TRY IT: Check every line below, and copy those that include "right".

RECORDS TO USE:
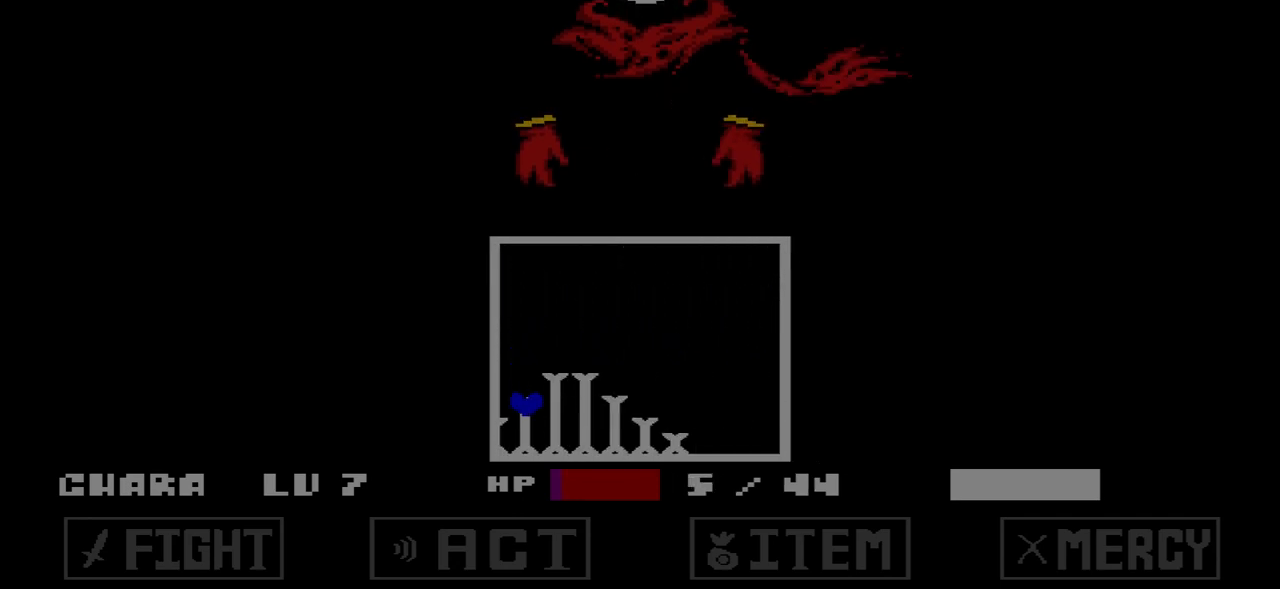
{"keys": ["down"], "events": [[101, "up", "up"], [301, "down", "down"]]}
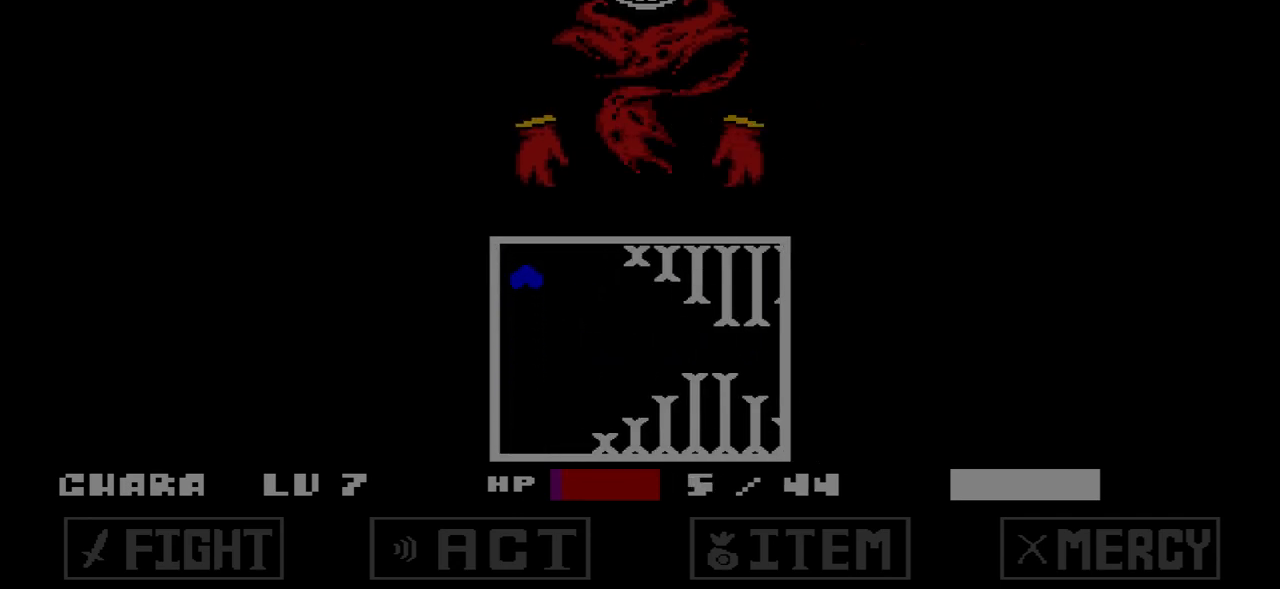
{"keys": ["down"], "events": [[133, "down", "up"], [267, "down", "down"]]}
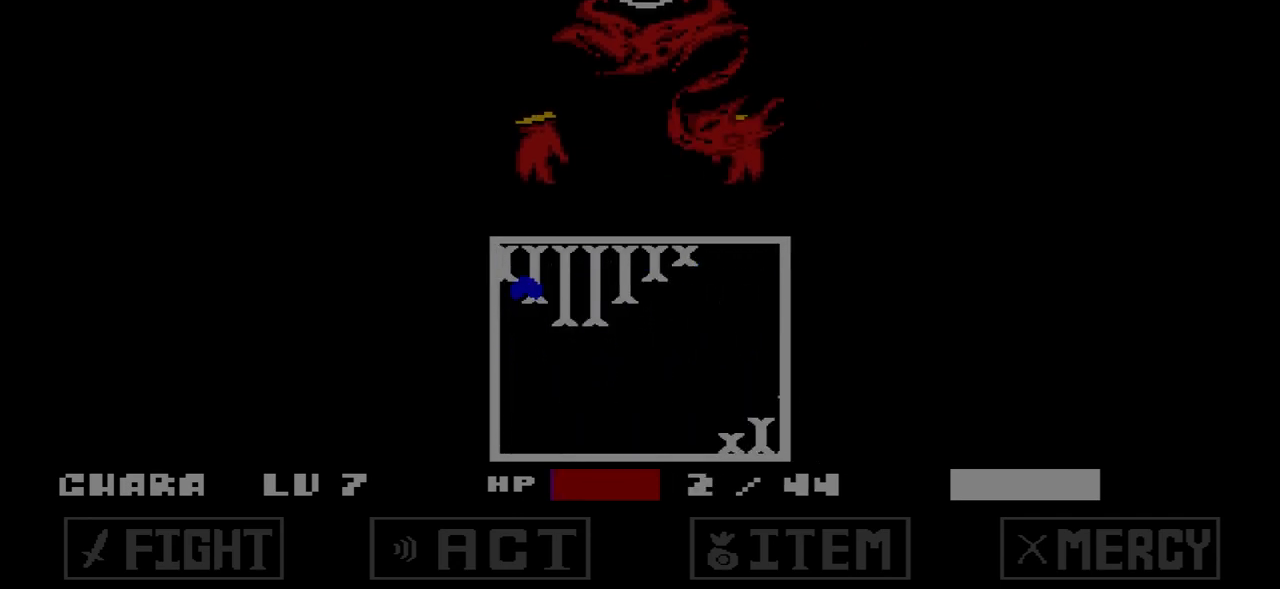
{"keys": ["up"], "events": [[201, "down", "up"], [367, "up", "down"]]}
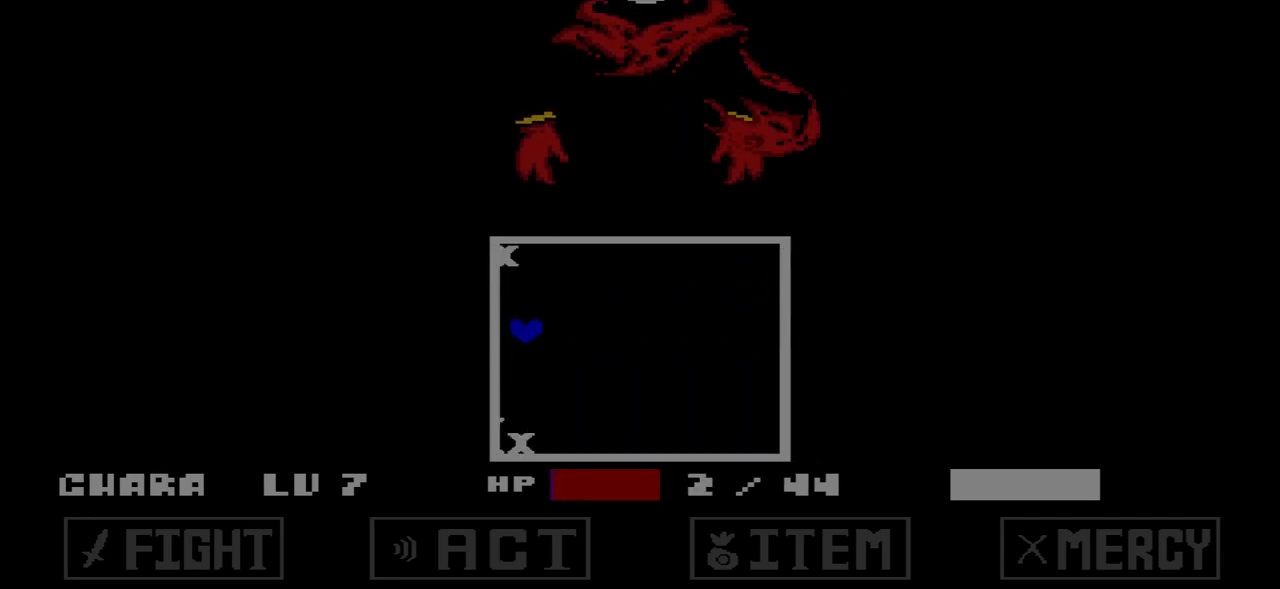
{"keys": ["up"], "events": []}
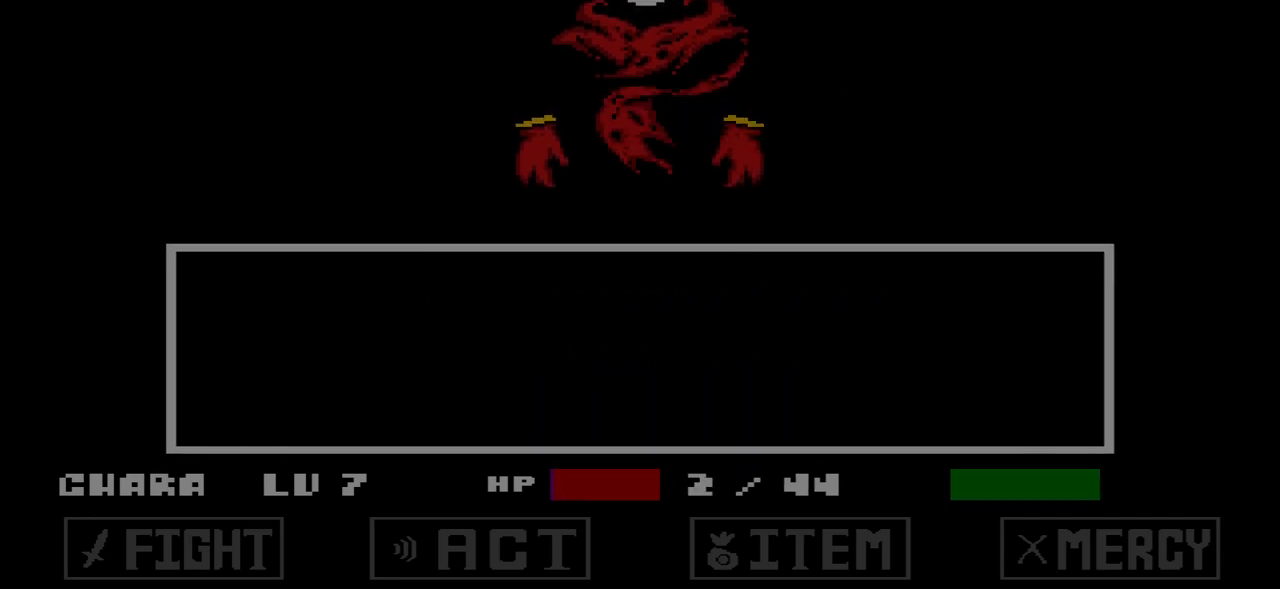
{"keys": ["right"], "events": [[134, "up", "up"], [301, "x", "down"], [401, "x", "up"], [468, "right", "down"]]}
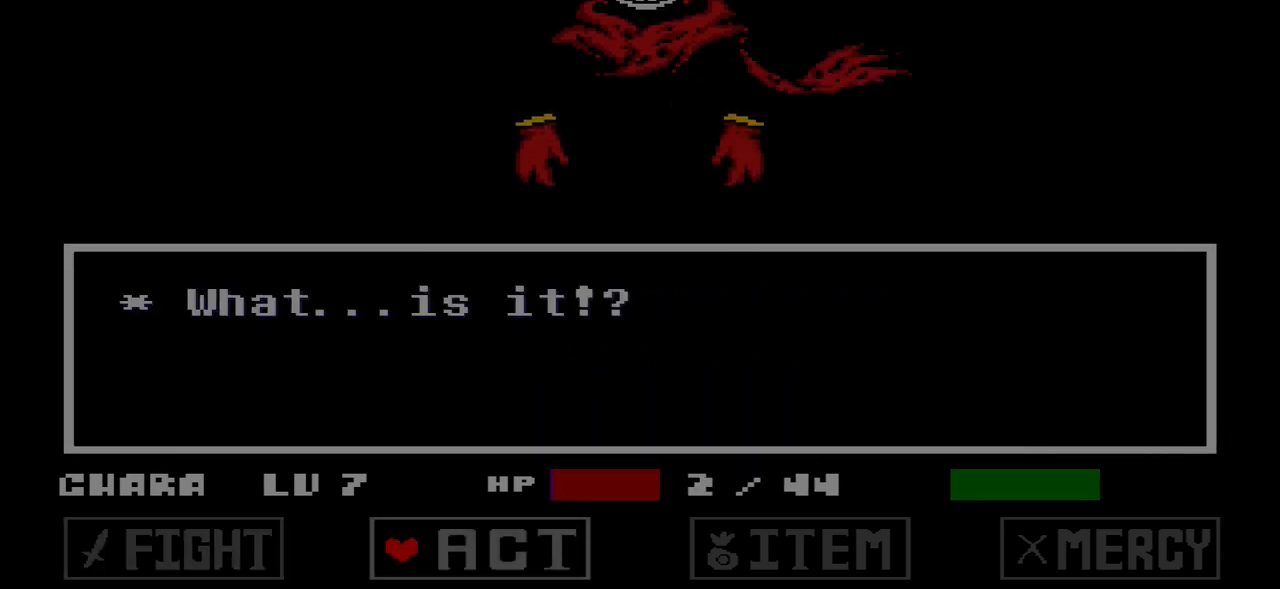
{"keys": ["down"], "events": [[33, "right", "up"], [100, "right", "down"], [167, "right", "up"], [234, "z", "down"], [334, "z", "up"], [467, "down", "down"]]}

OUTPUT BELOW:
{"keys": ["right"], "events": [[134, "up", "up"], [301, "x", "down"], [401, "x", "up"], [468, "right", "down"]]}
{"keys": ["down"], "events": [[33, "right", "up"], [100, "right", "down"], [167, "right", "up"], [234, "z", "down"], [334, "z", "up"], [467, "down", "down"]]}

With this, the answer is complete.